The individual metrics that point to the KQI of a given application are usually IT domain specific. And the knowledge required to interpret those metrics is also usually domain specific. Occasionaly, you’ll find someone who is a decent network and server guy. But one who is a network, server, apps, virtualization, and storage professional? I just don’t think that’s possible to be honest.
There’s just too much data running through the pipes to be able to deal with it. To give you an idea of scale here, I have one customer who is tracking 100,000 different metrics in their Hadoop cluster every 5 seconds.
They are actually using mapreduce to interpret the data. ( this is some interesting stuff!)
I THINK ( reserve the right to change my opinion!) that having one SPOG for each of the seperate management domains is probably the right way to go.

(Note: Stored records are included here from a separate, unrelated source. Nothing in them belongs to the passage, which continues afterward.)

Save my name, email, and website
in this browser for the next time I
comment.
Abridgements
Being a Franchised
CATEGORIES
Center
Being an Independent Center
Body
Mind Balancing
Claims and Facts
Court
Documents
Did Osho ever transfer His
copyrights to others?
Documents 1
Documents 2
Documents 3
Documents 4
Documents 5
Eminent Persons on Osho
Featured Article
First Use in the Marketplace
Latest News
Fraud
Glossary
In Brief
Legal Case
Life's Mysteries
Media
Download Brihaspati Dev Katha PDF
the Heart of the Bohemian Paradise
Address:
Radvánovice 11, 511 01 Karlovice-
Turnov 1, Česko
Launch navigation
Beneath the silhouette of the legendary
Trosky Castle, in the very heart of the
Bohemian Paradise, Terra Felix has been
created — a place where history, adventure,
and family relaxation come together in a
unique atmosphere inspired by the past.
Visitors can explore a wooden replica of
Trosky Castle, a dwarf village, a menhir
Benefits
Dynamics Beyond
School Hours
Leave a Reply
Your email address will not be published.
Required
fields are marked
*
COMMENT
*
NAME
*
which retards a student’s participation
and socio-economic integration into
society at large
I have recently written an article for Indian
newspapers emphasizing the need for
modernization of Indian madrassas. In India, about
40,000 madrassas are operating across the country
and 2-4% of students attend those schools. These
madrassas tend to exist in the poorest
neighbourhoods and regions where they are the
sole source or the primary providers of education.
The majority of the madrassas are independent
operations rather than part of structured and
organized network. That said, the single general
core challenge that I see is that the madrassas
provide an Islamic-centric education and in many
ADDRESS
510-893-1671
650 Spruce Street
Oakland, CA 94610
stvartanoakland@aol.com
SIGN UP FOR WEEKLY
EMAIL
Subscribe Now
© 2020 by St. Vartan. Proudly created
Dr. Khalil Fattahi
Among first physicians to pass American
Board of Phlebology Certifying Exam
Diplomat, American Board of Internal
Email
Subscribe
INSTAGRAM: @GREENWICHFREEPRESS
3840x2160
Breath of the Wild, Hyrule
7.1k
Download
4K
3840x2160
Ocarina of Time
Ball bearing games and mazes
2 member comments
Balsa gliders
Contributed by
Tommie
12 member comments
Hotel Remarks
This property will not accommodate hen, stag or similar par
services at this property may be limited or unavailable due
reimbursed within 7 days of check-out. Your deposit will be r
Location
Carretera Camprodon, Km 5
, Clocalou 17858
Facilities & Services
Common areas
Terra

For a long time, people said that’s not possible, but looking at what HP has done with IMC today, I think we’re a LOT closer than anyone thought we would ever be.
disclosure: I’m an HP employee and an extreme management and IMC advocate.
Your adjustment is a good one. I think one central tool (doesn’t have to be a SPOG) that looks at things end to end with the focus on the customer and their experience using the service, with the ability to drill down into the area that is causing an issue would be best.
Something with an analytics engine like vCOps that focuses on the service and the customers perception of it. At the end of the day it doesn’t matter what the storage, network or servers are doing if the customer has the experience they need.
I think monitoring has to change from being focused on the servers, network and storage and focus on the service, with how those things (and others) impact it.
I haven’t looked at IMC but you’ve piqued my curiosity, I’ll check it out.
Hey GS,
I agree with the change of focus, but I also feel that we need to retain focus on the individual IT silos as well. I’m still writing the follow up post to this. We definitely need to get out of the trees and start viewing the whole rather than the individual parts, but I also think the parts are important.
somehow we need to figure out a paradigm where we are top-down AND bottom-up. Rather than one OR the other which is what I see in most tools today.
HPs IMC has a lot of promise in this direction. It’s still rough in some areas, but because of the SOA architecture, it’s also got the ability to deliver where legacy unintegrated apps just can’t.